> **RECORDS PROVIDED**:

----

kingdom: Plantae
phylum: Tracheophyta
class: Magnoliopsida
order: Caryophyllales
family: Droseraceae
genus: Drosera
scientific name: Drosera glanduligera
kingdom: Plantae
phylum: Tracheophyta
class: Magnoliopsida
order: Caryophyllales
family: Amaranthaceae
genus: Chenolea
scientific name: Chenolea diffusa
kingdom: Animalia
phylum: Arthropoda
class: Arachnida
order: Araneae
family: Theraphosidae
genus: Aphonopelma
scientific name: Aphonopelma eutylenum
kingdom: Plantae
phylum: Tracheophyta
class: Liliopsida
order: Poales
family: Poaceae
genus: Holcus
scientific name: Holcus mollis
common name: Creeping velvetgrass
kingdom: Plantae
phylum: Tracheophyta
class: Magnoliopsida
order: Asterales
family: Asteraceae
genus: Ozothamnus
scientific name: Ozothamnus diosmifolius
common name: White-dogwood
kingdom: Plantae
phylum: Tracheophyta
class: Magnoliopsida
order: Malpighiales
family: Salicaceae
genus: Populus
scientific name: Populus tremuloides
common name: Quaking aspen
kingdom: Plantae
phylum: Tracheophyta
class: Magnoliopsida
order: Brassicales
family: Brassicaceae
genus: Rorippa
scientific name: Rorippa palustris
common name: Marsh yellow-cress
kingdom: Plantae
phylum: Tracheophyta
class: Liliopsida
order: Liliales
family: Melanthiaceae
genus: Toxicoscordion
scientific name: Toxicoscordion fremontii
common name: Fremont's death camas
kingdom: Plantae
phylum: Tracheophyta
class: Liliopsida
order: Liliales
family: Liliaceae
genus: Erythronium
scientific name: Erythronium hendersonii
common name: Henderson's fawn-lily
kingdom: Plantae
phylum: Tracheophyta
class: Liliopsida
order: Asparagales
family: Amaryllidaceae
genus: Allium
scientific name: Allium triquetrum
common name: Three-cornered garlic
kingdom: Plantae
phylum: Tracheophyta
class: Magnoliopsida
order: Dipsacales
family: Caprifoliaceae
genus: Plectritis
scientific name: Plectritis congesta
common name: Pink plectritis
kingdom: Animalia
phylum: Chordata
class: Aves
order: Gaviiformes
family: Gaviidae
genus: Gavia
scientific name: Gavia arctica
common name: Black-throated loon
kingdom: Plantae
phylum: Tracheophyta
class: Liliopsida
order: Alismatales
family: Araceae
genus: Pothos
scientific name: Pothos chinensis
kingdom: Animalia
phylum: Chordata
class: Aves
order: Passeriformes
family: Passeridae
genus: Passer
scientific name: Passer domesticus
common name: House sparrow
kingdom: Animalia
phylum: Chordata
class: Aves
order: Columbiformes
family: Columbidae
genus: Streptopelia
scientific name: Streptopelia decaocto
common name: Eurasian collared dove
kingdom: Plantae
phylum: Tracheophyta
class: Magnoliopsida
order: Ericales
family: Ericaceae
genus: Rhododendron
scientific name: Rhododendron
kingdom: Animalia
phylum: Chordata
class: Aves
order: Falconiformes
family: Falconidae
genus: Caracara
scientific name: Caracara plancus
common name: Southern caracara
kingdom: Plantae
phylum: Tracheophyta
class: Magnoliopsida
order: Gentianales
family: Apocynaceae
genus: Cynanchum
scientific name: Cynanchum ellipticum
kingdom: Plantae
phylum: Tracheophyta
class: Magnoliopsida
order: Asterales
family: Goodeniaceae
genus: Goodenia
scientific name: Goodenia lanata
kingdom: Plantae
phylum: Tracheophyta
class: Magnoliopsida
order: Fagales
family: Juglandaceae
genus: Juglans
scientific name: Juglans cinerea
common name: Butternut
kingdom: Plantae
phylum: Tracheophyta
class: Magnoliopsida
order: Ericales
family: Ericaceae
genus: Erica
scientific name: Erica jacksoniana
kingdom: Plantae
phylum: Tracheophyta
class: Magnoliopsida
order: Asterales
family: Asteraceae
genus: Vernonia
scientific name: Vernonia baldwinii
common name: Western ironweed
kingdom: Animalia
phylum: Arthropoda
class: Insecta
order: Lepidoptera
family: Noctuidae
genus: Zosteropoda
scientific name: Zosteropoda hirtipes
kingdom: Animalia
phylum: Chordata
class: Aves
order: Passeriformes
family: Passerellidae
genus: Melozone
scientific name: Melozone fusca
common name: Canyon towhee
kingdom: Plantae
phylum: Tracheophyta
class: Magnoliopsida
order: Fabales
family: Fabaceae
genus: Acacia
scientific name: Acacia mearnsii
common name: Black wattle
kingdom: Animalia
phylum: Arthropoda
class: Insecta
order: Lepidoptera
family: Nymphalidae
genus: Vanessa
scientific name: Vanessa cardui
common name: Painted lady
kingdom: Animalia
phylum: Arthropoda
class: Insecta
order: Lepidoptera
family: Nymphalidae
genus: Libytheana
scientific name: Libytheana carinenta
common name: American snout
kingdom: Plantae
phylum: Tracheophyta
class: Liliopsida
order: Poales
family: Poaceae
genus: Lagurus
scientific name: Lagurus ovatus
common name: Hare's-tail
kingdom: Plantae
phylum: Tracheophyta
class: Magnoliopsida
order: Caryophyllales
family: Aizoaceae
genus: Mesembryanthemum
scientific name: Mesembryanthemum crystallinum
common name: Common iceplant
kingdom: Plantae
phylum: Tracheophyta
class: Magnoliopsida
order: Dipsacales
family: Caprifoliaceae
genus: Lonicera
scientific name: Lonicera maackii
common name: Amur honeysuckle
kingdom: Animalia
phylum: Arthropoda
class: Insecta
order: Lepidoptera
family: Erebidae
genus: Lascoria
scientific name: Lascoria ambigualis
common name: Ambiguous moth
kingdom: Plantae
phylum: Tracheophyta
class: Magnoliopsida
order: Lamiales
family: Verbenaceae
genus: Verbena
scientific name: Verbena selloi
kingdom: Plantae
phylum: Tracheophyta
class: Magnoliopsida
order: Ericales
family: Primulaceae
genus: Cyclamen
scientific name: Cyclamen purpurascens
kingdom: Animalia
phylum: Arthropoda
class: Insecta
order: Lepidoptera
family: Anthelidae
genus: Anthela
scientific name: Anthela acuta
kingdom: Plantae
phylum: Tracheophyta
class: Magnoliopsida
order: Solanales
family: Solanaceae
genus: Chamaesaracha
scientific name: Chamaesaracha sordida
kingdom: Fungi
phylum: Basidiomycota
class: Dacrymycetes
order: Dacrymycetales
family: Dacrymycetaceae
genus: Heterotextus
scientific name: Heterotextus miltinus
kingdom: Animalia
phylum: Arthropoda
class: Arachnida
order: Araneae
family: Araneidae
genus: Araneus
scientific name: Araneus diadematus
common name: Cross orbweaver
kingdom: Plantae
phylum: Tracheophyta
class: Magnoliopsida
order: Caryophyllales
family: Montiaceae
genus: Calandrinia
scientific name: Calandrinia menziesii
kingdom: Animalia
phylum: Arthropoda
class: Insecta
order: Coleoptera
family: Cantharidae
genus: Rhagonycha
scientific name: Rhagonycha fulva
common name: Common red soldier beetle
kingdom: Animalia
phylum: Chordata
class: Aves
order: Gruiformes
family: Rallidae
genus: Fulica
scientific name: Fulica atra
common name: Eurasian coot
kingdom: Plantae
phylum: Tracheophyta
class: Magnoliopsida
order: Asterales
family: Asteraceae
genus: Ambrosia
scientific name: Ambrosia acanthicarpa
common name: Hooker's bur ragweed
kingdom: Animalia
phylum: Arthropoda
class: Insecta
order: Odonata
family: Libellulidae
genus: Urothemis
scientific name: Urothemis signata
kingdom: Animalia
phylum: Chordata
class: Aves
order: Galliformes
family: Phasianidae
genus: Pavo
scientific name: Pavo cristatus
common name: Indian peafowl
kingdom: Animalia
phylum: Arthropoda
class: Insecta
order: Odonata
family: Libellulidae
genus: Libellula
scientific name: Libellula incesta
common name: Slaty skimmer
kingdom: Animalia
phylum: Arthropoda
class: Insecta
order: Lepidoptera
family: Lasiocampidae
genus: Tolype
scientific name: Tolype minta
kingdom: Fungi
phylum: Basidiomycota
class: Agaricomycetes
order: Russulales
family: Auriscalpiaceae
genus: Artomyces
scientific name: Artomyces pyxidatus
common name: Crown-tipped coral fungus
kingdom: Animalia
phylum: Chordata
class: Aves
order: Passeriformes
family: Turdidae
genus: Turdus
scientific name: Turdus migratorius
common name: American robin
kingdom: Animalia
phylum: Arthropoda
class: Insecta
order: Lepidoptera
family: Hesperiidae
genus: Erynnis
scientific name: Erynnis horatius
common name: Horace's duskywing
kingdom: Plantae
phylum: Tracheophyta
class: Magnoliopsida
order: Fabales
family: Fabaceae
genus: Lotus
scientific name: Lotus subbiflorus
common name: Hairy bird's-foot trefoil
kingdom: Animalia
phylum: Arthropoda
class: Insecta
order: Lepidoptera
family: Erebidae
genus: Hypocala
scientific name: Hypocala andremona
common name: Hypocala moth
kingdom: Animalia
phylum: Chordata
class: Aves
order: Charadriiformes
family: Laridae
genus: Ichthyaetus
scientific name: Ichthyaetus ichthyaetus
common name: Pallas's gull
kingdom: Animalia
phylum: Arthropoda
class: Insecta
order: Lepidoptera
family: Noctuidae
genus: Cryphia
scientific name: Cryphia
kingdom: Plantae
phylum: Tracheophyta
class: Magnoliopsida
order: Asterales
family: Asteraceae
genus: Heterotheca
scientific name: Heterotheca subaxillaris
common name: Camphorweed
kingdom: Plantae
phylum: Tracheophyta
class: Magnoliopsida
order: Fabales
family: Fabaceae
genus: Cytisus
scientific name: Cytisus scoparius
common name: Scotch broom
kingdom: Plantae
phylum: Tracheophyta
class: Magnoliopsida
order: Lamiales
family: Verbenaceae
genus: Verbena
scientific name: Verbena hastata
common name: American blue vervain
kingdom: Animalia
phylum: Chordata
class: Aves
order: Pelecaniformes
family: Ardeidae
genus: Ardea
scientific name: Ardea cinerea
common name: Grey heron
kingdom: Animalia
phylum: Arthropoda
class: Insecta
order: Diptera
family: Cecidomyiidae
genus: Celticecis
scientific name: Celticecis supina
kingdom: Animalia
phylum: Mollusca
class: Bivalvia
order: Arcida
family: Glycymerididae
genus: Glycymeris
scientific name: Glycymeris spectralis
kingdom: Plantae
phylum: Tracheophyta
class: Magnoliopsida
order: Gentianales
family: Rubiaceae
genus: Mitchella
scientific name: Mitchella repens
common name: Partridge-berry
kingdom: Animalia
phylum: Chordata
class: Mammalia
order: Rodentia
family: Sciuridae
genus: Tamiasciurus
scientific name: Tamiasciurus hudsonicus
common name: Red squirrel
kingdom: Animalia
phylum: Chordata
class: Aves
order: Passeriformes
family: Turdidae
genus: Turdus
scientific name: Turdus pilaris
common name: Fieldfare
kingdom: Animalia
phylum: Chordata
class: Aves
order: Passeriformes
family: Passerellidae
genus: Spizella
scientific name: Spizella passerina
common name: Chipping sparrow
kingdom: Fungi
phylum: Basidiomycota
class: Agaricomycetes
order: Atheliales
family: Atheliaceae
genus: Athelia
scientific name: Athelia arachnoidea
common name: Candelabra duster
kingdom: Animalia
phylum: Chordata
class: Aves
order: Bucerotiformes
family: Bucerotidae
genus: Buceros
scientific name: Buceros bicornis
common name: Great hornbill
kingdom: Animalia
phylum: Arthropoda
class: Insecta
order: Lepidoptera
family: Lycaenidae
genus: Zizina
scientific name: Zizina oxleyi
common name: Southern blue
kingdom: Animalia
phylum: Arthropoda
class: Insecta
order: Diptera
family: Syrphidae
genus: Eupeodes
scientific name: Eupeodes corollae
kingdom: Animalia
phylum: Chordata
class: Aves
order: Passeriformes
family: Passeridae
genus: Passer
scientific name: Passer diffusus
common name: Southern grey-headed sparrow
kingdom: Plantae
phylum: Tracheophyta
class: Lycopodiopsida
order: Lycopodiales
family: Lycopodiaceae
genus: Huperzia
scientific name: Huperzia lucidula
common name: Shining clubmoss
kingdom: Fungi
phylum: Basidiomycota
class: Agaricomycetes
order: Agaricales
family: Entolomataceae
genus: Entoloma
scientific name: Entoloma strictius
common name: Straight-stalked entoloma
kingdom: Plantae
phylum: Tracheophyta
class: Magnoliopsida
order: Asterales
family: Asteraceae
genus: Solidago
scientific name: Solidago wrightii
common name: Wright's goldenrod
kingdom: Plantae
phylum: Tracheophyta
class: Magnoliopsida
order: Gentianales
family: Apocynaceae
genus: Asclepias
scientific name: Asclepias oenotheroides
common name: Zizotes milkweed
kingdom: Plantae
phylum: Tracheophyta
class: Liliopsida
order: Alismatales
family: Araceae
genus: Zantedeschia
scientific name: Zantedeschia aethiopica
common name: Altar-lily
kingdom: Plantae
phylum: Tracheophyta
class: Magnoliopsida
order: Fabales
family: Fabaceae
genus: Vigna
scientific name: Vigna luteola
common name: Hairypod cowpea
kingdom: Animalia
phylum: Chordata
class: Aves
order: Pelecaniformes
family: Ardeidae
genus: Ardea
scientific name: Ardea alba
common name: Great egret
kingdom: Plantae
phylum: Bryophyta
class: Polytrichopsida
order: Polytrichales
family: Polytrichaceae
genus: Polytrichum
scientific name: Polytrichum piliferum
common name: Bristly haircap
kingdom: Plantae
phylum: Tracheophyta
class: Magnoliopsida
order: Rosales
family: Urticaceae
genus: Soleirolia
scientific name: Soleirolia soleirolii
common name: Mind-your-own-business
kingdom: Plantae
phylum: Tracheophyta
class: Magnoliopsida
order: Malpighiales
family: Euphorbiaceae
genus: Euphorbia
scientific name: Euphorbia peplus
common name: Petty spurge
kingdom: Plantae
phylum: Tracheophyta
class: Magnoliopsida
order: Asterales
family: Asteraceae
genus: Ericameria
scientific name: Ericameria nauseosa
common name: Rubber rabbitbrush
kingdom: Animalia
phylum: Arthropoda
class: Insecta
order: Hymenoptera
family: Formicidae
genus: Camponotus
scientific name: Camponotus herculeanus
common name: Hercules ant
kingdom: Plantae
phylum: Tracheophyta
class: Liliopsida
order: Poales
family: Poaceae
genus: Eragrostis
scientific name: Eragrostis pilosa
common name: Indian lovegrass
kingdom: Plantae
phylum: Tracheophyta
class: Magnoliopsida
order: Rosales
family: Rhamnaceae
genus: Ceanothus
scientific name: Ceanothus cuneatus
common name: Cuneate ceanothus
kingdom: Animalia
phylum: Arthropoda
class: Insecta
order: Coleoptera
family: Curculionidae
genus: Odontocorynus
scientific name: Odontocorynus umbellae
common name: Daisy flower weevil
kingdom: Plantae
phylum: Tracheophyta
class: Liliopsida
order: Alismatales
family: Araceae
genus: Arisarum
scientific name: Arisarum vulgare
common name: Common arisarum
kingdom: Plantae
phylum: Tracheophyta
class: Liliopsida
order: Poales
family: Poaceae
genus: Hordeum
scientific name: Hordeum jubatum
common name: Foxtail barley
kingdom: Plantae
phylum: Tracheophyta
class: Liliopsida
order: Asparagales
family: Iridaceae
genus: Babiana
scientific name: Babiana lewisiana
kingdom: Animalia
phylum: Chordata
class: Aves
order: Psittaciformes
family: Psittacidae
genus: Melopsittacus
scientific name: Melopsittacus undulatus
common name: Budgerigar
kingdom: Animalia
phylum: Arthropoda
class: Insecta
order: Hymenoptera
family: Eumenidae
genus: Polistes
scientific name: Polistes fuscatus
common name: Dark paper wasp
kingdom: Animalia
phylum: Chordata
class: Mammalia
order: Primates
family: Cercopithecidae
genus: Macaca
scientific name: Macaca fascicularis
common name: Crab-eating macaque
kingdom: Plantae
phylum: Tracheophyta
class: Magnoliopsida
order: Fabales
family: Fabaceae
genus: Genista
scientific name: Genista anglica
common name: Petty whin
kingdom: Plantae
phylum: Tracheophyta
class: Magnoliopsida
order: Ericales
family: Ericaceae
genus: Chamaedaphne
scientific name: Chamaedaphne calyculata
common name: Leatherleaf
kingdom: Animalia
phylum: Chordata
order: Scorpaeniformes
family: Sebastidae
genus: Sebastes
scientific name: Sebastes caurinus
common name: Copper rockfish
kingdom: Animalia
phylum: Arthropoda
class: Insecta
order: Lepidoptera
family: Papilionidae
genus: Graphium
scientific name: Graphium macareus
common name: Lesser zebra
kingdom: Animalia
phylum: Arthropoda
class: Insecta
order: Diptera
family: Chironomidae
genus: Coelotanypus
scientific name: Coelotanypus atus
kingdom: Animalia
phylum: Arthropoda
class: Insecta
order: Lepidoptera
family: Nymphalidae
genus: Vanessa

----

> **PROBLEM DETAILS**:
Reproduce the entries beginning with the line containing "scientific name: Passer diffusus" and continuing through the line containing "scientific name: Euphorbia peplus", swapping "common name" for "vernacular name" throughout and leaving everything else unchanged.

> **OUTPUT FOR THIS EXERCISE**:
scientific name: Passer diffusus
vernacular name: Southern grey-headed sparrow
kingdom: Plantae
phylum: Tracheophyta
class: Lycopodiopsida
order: Lycopodiales
family: Lycopodiaceae
genus: Huperzia
scientific name: Huperzia lucidula
vernacular name: Shining clubmoss
kingdom: Fungi
phylum: Basidiomycota
class: Agaricomycetes
order: Agaricales
family: Entolomataceae
genus: Entoloma
scientific name: Entoloma strictius
vernacular name: Straight-stalked entoloma
kingdom: Plantae
phylum: Tracheophyta
class: Magnoliopsida
order: Asterales
family: Asteraceae
genus: Solidago
scientific name: Solidago wrightii
vernacular name: Wright's goldenrod
kingdom: Plantae
phylum: Tracheophyta
class: Magnoliopsida
order: Gentianales
family: Apocynaceae
genus: Asclepias
scientific name: Asclepias oenotheroides
vernacular name: Zizotes milkweed
kingdom: Plantae
phylum: Tracheophyta
class: Liliopsida
order: Alismatales
family: Araceae
genus: Zantedeschia
scientific name: Zantedeschia aethiopica
vernacular name: Altar-lily
kingdom: Plantae
phylum: Tracheophyta
class: Magnoliopsida
order: Fabales
family: Fabaceae
genus: Vigna
scientific name: Vigna luteola
vernacular name: Hairypod cowpea
kingdom: Animalia
phylum: Chordata
class: Aves
order: Pelecaniformes
family: Ardeidae
genus: Ardea
scientific name: Ardea alba
vernacular name: Great egret
kingdom: Plantae
phylum: Bryophyta
class: Polytrichopsida
order: Polytrichales
family: Polytrichaceae
genus: Polytrichum
scientific name: Polytrichum piliferum
vernacular name: Bristly haircap
kingdom: Plantae
phylum: Tracheophyta
class: Magnoliopsida
order: Rosales
family: Urticaceae
genus: Soleirolia
scientific name: Soleirolia soleirolii
vernacular name: Mind-your-own-business
kingdom: Plantae
phylum: Tracheophyta
class: Magnoliopsida
order: Malpighiales
family: Euphorbiaceae
genus: Euphorbia
scientific name: Euphorbia peplus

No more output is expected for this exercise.